**Supplied data:**

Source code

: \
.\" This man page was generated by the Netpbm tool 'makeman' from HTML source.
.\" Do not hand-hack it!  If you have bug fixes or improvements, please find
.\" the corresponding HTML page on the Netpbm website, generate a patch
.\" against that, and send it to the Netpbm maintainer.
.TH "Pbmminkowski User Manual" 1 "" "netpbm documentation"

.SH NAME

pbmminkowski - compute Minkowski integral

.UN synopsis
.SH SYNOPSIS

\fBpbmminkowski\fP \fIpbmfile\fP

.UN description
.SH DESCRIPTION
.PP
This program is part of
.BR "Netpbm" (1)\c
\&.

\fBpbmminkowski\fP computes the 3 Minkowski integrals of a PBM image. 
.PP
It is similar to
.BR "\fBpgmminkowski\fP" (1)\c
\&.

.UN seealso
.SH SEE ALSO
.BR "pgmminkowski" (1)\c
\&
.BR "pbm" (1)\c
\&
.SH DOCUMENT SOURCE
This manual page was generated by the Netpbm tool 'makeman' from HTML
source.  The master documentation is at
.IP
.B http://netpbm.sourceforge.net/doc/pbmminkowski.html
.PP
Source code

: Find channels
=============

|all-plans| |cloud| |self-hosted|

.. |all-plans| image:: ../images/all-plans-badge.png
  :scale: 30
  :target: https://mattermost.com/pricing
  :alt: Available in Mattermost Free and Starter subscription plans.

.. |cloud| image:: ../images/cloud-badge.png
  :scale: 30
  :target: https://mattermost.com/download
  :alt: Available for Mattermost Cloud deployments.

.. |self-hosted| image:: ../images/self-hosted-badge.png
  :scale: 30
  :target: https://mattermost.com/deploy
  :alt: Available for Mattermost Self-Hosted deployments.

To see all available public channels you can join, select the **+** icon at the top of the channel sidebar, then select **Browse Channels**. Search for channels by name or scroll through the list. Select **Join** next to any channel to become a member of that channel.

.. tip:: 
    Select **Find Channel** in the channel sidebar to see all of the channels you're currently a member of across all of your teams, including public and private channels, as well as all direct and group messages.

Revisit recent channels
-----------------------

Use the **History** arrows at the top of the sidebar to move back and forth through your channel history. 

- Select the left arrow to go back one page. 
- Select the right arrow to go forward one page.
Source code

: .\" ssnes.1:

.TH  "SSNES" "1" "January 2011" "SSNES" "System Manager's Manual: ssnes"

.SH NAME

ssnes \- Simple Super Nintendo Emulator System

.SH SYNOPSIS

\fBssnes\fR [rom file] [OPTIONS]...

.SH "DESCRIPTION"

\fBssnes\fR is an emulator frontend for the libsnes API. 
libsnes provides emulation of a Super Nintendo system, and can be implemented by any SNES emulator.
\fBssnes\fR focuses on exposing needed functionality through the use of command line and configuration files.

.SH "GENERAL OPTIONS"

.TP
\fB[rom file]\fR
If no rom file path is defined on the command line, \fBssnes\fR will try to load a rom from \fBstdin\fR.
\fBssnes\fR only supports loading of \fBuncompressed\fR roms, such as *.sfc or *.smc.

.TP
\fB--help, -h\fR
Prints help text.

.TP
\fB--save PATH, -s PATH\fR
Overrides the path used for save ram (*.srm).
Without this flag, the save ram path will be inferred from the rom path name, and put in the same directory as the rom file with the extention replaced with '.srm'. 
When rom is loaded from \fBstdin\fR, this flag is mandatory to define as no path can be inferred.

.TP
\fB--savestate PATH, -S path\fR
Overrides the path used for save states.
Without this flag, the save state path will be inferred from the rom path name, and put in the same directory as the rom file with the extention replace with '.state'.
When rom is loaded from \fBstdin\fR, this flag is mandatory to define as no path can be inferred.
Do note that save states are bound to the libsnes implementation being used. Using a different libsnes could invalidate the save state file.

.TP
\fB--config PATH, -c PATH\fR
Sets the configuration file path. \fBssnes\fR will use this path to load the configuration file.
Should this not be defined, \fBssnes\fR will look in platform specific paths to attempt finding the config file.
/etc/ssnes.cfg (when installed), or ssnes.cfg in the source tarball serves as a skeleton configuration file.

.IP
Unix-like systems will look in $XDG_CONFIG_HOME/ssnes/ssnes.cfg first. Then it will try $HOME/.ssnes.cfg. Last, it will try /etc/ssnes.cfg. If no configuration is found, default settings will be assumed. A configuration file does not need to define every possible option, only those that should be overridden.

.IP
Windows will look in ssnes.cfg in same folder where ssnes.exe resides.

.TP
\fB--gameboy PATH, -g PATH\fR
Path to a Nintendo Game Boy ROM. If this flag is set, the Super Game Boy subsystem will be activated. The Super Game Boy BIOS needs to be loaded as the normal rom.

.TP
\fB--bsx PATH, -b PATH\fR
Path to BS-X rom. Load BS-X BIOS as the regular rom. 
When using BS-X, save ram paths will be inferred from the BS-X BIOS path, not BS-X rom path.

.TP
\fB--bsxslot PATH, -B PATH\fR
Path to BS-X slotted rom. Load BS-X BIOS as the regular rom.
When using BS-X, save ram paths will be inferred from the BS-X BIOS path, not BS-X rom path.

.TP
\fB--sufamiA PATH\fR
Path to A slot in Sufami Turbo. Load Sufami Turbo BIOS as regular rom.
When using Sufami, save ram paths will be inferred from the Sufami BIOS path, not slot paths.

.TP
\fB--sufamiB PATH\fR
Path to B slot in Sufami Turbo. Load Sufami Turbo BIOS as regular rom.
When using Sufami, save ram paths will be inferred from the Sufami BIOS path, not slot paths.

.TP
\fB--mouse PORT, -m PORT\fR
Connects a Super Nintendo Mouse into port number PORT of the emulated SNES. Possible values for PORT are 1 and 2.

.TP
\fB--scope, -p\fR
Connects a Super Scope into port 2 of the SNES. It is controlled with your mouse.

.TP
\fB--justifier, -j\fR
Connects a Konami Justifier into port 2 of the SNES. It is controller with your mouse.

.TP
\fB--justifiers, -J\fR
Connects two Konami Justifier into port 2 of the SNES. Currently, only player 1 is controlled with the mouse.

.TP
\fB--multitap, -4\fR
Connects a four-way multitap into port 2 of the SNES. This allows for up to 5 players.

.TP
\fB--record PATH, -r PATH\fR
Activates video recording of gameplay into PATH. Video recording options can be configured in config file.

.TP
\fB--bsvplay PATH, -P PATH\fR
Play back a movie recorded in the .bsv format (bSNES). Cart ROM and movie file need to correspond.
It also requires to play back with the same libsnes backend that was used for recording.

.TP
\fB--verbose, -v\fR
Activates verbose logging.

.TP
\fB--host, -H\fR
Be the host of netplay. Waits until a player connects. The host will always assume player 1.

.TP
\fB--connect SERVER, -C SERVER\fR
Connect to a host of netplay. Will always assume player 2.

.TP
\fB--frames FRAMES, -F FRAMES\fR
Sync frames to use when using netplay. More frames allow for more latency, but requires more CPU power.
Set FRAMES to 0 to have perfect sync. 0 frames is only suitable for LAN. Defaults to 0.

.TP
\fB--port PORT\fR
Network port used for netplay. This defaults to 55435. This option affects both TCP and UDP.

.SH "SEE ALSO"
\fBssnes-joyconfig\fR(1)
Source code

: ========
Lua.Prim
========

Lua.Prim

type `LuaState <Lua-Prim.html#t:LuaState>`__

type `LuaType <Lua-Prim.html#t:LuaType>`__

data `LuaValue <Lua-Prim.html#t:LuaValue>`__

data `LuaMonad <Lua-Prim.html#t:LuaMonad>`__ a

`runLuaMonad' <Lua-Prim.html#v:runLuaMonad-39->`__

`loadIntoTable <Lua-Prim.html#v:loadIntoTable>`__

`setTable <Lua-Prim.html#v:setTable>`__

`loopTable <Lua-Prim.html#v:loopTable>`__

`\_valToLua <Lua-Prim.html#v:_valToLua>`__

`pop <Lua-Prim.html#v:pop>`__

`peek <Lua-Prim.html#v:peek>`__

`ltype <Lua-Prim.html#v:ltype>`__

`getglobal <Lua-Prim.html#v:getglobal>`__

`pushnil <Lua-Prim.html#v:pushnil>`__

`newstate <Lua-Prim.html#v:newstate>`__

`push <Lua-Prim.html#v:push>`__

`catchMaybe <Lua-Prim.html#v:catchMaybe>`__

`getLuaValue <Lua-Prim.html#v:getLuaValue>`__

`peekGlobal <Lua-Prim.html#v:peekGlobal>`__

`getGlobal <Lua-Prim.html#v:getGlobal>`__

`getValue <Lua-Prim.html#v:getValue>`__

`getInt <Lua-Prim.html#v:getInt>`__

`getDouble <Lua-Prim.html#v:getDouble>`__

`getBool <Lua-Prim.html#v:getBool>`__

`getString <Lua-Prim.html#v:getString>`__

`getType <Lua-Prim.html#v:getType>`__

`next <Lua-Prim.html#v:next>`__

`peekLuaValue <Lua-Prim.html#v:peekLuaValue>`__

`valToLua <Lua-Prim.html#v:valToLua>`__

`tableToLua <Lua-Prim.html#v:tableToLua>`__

**Your instructions:** Transcribe only, please, the lines from the first line of the records through the line with "It is similar to". Both of those lines are included.

**Written reply:**
Source code

: \
.\" This man page was generated by the Netpbm tool 'makeman' from HTML source.
.\" Do not hand-hack it!  If you have bug fixes or improvements, please find
.\" the corresponding HTML page on the Netpbm website, generate a patch
.\" against that, and send it to the Netpbm maintainer.
.TH "Pbmminkowski User Manual" 1 "" "netpbm documentation"

.SH NAME

pbmminkowski - compute Minkowski integral

.UN synopsis
.SH SYNOPSIS

\fBpbmminkowski\fP \fIpbmfile\fP

.UN description
.SH DESCRIPTION
.PP
This program is part of
.BR "Netpbm" (1)\c
\&.

\fBpbmminkowski\fP computes the 3 Minkowski integrals of a PBM image. 
.PP
It is similar to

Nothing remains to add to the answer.